Terry Morgan, NHS England’s FFT GP Workstream Lead, said: ‘The great majority of GPs have indicated they are ready to do the FFT from 1 December and we will be giving extra support to those who are less confident, via our regional teams, in the next few weeks.’
‘We have tried to ensure FFT is as easy and flexible as possible for GPs to implement. It goes without saying that we trust doctors to be professional and to get the best they can from this feedback tool. There is nothing for anyone to gain by trying to manipulate the system and we don’t expect that to happen.’
But Peter Swinyard, chair of the Family Doctor Association, told Pulse that encouraging doctors to actively canvass patients for good feedback was ‘the ultimate in low’.

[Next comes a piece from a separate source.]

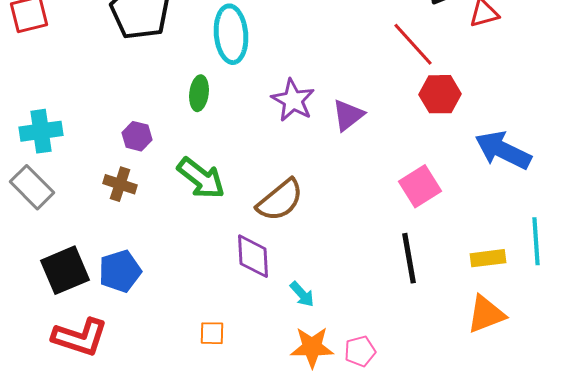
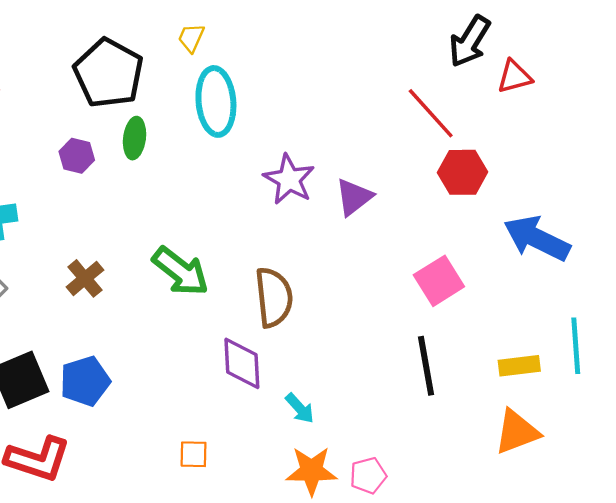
green ellipse: (199, 93) -> (135, 138), moved
purple hexagon: (137, 136) -> (77, 156), moved
brown cross: (120, 184) -> (85, 278), turned 32
brown semicircle: (280, 200) -> (274, 297), turned -57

He said: ‘I don’t want to come to the end of my career with an FFT score of “bloody awful”, so we get a better score on the friends and family test, which the Government seems to think is important.’
‘Of course FFT is not a valuable metric. I can get a brilliant score very easily: I simply give everybody exactly what they want, and forget about what they might need. That is not good medicine, and it will do people no good in the long run, but it will keep my FFT scores very good.’
Dr Bob Morley, medical secretary of Birmingham LMC said the test was a ‘political gimmick’ but that GPs should use it ‘to obtain the best possible feedback’.
He said: ‘The more feedback in total practices get, the higher the patient satisfaction rating is likely to be. We know that GPs have higher satisfaction and trust than any other parts of NHS and public sector. It should reinforce the extremely high esteem in which the majority of GP practices are held by their patients, despite the currently difficult circumstances they have to work under.’
He added that he expected the CQC to use the results of the test as part of GP inspections.
He said: ‘I don’t see it as a bad thing, the CQC using these scores. They already use NHS Choices, for example, which self-selects a very small number of very dissatisifed patients. I’m far more comfortable with the idea of the CQC using the results of the FFT rather than something like NHS Choices.